A new poll found a third of Americans think a GOP health care policy would marginally affect their health care. Just 15 percent think their coverage would improve. So why are Republicans hellbent on dismantling the 2010 health care law before the August recess?
Nine out of every 10 respondents to a new Economist/YouGov poll agreed health care is an issue that is at least “somewhat important,” with seven out of 10 saying health care was “very important.”
Yet just 15 percent of respondents think they would be personally “better off” if President Donald Trump and Congress were to pass health care reform, with 33 percent saying they would be worse off and 35 percent saying they would be “about the same.” Eighteen percent said they weren’t sure.
From a policy standpoint, most Senate Republicans believe the private market for insurance is on the brink of collapse. That’s why they’re rushing legislation through Congress with such a short window for review, Josh Holmes, a political strategist and former chief of staff for Senate Majority Leader Mitch McConnell, R-Ky., said.
Republicans are pushing the message that Obamacare has ushered Americans toward a crisis cliff and that an emergency bill to guide them away from the edge will inevitably have its jags — which is better than nothing.
“In the last 10 years, in all of the sort of crisis moments—when you think of TARP, or you think of the fiscal cliff, or you think of debt ceiling standoffs, things like that — rarely do you get great policy,” Holmes said. “Congress needs to act with great haste and little review, and the only goal is to help constituents prevent the pain that people are acutely feeling in a real-time environment.”
“They really don’t have any choice,” Holmes said, “other than to act now or wait until you’re in a crisis situation.”
Adding to the GOP’s urgency are the political ramifications of not being able to pass reform with control of both legislative chambers and the White House.
For Kevin McLaughlin, former deputy executive director of the NRSC, the 15 percent of people who think they’d be better off under a GOP health care reform law represents a crucial part of the Republican base.
“The larger picture with this remains that Republicans have been promising for seven years to do this,” said McLaughlin. “We won a lot of elections, a lot of seats, based on that promise. Failing to deliver on this promise would be devastating to our base.”
And Republican lawmakers are gambling that galvanizing their base by getting a deal done — any deal — outweighs the drawbacks of voting for an imperfect bill.
Constituents do appear dug in: The results of the most recent Economist/YouGov poll have barely shifted from June, despite momentous decisions on health care made over the last month.
“Anyone who doesn’t want the Republicans to vote for health care reform right now probably wasn’t going to vote for them before anyway,” McLaughlin said.
Lawmakers and political strategists on the Democratic side say the bullish Republican repeal effort could come back to bite the GOP.
They believe overwhelmingly negative polling numbers for the recent renditions of GOP repeal strategy demonstrate that large swaths of the population are paying attention to the issue, which could affect voting patterns.
“I think it’s a major miscalculation by Republicans,” said Josh Schwerin, communications director for Priorities USA. “What they seem to care about is being able to say they kept a promise. What they don’t seem to care about is the fact that 20 or 30 million people are going to lose their health care.”
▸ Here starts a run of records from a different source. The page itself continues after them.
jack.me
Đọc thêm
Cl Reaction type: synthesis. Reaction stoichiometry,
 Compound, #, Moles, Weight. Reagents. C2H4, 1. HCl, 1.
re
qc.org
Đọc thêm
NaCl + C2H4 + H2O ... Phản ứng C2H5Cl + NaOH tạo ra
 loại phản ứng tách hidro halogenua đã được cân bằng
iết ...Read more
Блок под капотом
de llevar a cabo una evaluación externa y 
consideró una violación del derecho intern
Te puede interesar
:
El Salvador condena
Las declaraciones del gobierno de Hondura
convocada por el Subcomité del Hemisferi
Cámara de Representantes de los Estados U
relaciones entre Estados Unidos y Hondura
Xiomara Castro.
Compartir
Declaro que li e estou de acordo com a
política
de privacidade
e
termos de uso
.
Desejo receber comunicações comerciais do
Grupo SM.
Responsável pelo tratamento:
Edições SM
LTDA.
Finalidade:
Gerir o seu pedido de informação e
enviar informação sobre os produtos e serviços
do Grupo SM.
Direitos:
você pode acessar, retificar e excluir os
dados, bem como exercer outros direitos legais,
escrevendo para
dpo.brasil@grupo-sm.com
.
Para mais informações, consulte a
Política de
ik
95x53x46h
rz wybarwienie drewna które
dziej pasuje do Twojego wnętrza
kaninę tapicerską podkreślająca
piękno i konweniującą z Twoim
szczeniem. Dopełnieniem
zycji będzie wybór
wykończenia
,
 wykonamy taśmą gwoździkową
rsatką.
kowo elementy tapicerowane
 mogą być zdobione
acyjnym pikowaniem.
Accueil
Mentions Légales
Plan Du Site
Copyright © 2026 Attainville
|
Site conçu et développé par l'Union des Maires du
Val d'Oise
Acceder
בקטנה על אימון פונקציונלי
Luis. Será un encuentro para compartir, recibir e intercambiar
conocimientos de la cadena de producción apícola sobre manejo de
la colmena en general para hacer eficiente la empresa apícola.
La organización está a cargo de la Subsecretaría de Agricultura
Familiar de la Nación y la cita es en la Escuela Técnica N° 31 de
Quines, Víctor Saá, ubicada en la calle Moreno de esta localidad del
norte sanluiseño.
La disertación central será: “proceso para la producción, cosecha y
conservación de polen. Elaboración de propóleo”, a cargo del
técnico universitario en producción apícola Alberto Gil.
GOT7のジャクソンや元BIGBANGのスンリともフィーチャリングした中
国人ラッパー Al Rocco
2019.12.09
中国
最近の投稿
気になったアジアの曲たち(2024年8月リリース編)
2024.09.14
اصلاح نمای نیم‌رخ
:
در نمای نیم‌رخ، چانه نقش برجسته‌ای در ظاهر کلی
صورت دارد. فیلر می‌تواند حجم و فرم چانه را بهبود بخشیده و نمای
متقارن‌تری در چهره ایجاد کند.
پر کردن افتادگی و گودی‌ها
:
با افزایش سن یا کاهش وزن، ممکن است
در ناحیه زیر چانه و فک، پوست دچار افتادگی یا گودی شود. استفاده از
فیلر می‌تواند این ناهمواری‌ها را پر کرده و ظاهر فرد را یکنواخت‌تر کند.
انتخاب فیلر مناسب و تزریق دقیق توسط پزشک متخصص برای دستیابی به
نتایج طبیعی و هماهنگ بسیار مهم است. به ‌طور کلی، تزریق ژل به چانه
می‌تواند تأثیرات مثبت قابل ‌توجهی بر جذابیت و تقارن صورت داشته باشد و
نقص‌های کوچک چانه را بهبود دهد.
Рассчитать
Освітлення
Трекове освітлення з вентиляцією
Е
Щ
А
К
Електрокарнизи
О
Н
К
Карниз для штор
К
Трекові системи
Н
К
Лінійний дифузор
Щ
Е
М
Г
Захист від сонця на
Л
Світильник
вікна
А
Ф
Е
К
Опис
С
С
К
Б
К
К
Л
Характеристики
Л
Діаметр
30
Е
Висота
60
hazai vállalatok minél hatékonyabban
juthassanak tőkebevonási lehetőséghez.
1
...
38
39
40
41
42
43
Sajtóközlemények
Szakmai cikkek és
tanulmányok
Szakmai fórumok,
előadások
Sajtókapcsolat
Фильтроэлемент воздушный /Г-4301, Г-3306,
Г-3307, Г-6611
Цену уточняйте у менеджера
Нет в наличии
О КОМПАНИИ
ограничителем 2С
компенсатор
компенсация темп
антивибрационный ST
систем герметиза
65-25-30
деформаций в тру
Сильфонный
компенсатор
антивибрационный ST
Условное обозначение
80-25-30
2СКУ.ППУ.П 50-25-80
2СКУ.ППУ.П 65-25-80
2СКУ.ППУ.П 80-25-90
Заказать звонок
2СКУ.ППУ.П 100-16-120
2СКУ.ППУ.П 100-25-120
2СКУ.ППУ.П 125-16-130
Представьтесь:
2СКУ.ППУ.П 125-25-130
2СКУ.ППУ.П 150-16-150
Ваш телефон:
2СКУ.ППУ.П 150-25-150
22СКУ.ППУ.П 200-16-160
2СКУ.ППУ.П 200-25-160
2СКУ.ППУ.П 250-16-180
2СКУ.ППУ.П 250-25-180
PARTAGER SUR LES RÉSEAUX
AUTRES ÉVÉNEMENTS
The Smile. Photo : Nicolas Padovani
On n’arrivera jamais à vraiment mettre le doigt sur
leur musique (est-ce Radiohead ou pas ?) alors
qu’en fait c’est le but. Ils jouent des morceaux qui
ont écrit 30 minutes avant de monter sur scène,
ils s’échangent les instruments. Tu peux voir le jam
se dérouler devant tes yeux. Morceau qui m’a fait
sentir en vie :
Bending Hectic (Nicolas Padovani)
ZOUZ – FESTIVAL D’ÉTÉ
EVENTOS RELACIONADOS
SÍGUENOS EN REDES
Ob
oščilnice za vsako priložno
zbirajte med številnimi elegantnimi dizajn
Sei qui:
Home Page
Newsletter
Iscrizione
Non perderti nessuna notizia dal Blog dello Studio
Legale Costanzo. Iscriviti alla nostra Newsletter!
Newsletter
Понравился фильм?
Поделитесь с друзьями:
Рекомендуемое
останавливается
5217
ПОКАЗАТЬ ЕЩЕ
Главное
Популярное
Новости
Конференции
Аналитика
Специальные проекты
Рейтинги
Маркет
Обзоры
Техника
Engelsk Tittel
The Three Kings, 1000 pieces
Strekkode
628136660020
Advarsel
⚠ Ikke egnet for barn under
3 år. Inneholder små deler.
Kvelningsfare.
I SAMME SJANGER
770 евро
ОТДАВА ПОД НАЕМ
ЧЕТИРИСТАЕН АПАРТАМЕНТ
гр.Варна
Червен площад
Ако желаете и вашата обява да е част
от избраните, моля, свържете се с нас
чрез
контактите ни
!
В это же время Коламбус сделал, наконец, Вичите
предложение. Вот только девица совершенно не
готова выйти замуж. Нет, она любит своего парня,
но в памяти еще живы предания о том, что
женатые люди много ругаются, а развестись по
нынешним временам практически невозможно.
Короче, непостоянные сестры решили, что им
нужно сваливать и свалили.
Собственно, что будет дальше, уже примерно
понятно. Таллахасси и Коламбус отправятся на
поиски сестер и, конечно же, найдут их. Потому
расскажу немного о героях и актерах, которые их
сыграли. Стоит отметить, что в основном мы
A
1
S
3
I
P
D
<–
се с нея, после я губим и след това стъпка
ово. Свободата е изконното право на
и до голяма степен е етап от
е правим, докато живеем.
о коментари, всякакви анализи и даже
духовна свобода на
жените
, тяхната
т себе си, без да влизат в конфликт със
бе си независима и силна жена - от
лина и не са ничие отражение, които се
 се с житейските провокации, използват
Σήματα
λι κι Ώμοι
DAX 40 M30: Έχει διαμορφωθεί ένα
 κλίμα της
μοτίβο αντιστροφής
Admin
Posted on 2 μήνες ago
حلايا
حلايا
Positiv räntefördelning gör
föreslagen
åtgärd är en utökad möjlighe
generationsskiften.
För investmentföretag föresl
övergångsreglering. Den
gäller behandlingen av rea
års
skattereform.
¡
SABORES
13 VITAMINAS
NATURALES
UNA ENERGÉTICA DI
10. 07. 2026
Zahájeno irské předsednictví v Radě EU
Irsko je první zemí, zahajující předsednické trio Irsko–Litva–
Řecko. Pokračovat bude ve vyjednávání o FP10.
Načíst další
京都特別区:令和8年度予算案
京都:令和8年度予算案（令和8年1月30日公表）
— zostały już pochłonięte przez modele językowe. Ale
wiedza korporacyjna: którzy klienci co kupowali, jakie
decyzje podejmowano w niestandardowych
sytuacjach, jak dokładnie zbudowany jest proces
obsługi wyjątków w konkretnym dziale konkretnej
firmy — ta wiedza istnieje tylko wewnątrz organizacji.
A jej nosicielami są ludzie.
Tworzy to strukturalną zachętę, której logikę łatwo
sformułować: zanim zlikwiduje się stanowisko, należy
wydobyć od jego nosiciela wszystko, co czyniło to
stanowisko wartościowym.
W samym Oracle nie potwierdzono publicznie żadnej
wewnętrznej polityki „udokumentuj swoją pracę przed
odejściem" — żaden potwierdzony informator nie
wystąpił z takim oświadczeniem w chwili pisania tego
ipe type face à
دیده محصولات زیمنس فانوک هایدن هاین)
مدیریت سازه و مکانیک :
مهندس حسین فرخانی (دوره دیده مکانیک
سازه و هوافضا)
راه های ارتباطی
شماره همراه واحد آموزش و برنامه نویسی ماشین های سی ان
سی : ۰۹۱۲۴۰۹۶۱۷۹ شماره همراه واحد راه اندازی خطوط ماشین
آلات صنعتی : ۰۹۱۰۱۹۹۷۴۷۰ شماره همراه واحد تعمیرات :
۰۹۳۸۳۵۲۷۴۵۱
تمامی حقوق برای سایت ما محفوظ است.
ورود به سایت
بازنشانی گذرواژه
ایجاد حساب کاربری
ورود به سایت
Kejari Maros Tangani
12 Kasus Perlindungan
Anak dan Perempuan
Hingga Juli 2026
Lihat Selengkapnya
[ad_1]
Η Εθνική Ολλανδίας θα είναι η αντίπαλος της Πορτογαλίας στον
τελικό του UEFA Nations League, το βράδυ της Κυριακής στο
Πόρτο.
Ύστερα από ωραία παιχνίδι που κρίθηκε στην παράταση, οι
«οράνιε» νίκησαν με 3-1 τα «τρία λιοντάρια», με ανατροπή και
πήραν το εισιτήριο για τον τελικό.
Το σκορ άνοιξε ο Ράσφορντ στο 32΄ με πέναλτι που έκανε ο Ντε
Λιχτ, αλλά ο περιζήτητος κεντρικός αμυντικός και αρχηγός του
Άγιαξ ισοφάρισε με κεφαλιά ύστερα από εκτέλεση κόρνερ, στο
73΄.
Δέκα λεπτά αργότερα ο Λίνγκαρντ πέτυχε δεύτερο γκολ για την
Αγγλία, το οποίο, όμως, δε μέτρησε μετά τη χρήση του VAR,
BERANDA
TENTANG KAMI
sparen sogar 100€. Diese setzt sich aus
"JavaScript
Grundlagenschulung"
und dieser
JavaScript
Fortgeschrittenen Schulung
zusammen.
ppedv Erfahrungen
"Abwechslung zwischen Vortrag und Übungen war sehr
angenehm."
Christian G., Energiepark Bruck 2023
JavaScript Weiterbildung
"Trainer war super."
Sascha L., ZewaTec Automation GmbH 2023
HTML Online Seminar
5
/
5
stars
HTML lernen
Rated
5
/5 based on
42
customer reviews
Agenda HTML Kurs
The proof that Republicans are shooting themselves in the foot, Schwerin said, lies in bipartisan opposition from governors — including Republican Govs. John Kasich of Ohio and Brian Sandoval of Nevada — who worry cuts to Medicaid in various iterations of the GOP bill would decimate their constituents.
Americans would “come out on the losing end if Senate Republicans try to force through a new healthcare proposal with no bipartisanship, transparency, or open dialogue,” Kasich said ahead of the Senate’s Monday vote on the motion to proceed with debate.
He has made multiple appearances in Washington with Democratic governors in recent months to press his case.
“When you have senators who are in Washington not interacting with their constituents every day, they have a very different view of this than governors,” Schwerin said. “By keeping senators in Washington away from their constituents, McConnell hopes that he can force something through.”
While experts said national polls like the one conducted by The Economist and YouGov can provide a general snapshot of the nation’s mood, they cautioned against using them to predict electoral outcomes on a state-by-state — and, in the House, district-by-district — basis.
“I don’t know a serious political operative that bases decision-making on national polls,” Holmes said. “You’ve got a ton of data available in a good campaign that you can analyze in much finer detail than you can in a broad-brush, limited-sample national poll.”
“If you’re making decisions on that,” he said, “you’re in a bad spot.”
The poll surveyed 1,500 American adults from July 23 to 25, 2017 with a margin of error of +/- 3.1 percent.